- PROBLEM STATEMENT: Render the part of the listing below as a JSON array of strings, with one string per line and blank lines omitted. Begin at the line that contains "catalogue / barcode: US 2506683" and stop after the line that contains "catalogue / barcode: US 932275", including both.

- SUPPLIED MATERIAL:
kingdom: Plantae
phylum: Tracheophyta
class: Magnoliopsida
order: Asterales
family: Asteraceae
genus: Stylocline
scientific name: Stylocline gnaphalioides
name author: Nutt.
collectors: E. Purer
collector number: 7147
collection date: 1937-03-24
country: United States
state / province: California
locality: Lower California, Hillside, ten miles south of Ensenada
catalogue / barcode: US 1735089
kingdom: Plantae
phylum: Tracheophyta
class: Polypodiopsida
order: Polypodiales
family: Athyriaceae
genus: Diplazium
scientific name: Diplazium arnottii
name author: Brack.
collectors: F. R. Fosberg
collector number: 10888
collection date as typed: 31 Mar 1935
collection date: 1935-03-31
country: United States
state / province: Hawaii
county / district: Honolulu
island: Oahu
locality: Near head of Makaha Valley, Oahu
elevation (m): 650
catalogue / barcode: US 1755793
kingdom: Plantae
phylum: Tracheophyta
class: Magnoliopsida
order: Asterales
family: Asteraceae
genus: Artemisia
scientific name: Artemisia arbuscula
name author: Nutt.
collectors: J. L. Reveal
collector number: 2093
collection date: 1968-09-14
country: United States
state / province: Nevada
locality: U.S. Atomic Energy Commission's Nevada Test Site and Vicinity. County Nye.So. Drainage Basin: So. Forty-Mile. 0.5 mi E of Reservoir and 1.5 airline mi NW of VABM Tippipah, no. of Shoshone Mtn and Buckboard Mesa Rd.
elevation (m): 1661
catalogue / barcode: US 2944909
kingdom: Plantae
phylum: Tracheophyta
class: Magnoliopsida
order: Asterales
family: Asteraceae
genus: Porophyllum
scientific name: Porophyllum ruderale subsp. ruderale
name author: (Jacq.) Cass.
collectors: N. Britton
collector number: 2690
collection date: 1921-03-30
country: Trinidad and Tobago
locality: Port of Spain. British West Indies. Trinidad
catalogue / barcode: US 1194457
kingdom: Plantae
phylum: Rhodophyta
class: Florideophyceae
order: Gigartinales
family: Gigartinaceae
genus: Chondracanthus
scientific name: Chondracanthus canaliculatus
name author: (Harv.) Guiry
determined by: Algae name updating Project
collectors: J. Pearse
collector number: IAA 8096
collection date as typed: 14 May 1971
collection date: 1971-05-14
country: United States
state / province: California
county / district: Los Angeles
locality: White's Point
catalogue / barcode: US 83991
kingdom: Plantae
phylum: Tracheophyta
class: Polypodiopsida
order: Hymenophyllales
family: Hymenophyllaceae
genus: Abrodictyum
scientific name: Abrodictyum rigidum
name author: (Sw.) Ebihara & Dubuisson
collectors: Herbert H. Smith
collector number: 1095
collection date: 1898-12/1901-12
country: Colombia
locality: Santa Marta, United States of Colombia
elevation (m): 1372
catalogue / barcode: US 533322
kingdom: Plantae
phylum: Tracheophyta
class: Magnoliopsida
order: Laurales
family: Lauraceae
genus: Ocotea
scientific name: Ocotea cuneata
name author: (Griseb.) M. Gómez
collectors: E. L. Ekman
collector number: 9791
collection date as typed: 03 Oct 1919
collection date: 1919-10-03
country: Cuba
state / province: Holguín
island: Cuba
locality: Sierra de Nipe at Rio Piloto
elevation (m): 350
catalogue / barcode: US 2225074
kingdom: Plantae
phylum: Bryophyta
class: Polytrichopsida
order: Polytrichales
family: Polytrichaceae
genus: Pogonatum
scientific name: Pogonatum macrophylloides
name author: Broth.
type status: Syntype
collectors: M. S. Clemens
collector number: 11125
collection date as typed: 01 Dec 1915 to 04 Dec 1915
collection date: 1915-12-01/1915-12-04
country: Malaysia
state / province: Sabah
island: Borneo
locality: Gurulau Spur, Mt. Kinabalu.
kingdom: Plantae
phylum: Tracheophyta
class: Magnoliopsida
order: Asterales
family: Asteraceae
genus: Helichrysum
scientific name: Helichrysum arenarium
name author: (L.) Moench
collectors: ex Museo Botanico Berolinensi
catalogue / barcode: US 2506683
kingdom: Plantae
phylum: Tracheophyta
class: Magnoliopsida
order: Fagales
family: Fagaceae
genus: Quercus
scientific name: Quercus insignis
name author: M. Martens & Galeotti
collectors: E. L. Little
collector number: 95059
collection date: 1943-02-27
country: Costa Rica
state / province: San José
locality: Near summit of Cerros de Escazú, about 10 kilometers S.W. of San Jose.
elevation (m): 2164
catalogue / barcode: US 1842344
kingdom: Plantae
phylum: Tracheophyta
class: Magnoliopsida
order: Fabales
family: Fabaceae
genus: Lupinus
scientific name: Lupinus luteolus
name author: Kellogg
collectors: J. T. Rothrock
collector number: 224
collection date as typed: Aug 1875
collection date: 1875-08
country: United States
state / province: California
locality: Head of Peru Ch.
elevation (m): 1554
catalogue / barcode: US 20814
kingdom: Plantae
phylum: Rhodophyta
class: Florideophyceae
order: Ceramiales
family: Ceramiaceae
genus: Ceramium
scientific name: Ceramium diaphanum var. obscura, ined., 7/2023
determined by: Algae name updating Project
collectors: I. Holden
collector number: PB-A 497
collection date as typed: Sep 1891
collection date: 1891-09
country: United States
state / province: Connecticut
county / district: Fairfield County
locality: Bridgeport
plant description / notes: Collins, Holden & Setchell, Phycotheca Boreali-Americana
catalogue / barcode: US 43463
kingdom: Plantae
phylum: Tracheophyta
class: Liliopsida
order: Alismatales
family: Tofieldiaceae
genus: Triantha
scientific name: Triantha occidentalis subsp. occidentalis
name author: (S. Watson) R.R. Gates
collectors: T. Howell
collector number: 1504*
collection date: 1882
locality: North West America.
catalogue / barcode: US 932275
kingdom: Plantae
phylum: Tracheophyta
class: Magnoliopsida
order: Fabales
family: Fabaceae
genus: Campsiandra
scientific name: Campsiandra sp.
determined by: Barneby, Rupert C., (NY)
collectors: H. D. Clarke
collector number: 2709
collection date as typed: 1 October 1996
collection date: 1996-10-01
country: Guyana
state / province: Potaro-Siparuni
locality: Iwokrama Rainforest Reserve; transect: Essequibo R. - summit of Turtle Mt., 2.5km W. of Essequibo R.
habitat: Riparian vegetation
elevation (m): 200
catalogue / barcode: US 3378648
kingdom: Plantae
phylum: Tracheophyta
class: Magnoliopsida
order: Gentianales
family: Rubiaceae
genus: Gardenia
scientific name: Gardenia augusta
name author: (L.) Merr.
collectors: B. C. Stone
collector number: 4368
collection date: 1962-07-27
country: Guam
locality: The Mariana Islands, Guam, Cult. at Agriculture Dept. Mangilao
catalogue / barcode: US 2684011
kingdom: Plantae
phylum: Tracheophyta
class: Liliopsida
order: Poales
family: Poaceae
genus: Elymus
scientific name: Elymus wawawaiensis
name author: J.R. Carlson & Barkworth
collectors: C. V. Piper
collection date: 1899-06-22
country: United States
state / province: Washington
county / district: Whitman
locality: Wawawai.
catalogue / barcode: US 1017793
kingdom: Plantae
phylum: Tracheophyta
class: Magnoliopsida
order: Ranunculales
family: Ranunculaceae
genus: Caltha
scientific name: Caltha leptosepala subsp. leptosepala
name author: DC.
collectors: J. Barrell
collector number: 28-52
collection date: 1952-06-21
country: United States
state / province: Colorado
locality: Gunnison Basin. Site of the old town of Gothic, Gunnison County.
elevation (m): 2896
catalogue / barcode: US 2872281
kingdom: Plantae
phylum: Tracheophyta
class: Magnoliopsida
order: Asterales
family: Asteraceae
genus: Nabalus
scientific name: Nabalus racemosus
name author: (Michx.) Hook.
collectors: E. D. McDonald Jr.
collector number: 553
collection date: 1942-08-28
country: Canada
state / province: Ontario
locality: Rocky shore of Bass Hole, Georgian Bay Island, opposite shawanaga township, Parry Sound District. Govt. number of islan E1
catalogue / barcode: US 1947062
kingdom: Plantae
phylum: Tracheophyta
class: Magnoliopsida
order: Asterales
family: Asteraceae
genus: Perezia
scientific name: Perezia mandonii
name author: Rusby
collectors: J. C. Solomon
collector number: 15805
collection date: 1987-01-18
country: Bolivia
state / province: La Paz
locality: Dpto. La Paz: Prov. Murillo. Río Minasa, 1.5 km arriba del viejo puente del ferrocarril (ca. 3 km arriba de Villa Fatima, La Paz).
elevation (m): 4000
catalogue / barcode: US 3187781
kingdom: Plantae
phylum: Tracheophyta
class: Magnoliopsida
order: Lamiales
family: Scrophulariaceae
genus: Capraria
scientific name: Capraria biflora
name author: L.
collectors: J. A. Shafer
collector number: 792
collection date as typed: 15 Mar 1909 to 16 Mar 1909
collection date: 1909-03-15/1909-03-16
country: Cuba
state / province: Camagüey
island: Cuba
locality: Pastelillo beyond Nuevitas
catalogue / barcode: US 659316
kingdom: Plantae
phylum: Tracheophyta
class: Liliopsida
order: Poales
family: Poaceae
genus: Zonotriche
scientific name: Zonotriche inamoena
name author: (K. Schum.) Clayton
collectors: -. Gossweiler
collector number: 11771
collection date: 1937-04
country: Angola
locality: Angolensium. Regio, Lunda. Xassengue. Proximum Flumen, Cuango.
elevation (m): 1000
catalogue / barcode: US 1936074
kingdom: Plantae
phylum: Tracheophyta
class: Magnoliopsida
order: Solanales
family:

- RESPONSE FOR THIS EXERCISE:
[
  "catalogue / barcode: US 2506683",
  "kingdom: Plantae",
  "phylum: Tracheophyta",
  "class: Magnoliopsida",
  "order: Fagales",
  "family: Fagaceae",
  "genus: Quercus",
  "scientific name: Quercus insignis",
  "name author: M. Martens & Galeotti",
  "collectors: E. L. Little",
  "collector number: 95059",
  "collection date: 1943-02-27",
  "country: Costa Rica",
  "state / province: San José",
  "locality: Near summit of Cerros de Escazú, about 10 kilometers S.W. of San Jose.",
  "elevation (m): 2164",
  "catalogue / barcode: US 1842344",
  "kingdom: Plantae",
  "phylum: Tracheophyta",
  "class: Magnoliopsida",
  "order: Fabales",
  "family: Fabaceae",
  "genus: Lupinus",
  "scientific name: Lupinus luteolus",
  "name author: Kellogg",
  "collectors: J. T. Rothrock",
  "collector number: 224",
  "collection date as typed: Aug 1875",
  "collection date: 1875-08",
  "country: United States",
  "state / province: California",
  "locality: Head of Peru Ch.",
  "elevation (m): 1554",
  "catalogue / barcode: US 20814",
  "kingdom: Plantae",
  "phylum: Rhodophyta",
  "class: Florideophyceae",
  "order: Ceramiales",
  "family: Ceramiaceae",
  "genus: Ceramium",
  "scientific name: Ceramium diaphanum var. obscura, ined., 7/2023",
  "determined by: Algae name updating Project",
  "collectors: I. Holden",
  "collector number: PB-A 497",
  "collection date as typed: Sep 1891",
  "collection date: 1891-09",
  "country: United States",
  "state / province: Connecticut",
  "county / district: Fairfield County",
  "locality: Bridgeport",
  "plant description / notes: Collins, Holden & Setchell, Phycotheca Boreali-Americana",
  "catalogue / barcode: US 43463",
  "kingdom: Plantae",
  "phylum: Tracheophyta",
  "class: Liliopsida",
  "order: Alismatales",
  "family: Tofieldiaceae",
  "genus: Triantha",
  "scientific name: Triantha occidentalis subsp. occidentalis",
  "name author: (S. Watson) R.R. Gates",
  "collectors: T. Howell",
  "collector number: 1504*",
  "collection date: 1882",
  "locality: North West America.",
  "catalogue / barcode: US 932275"
]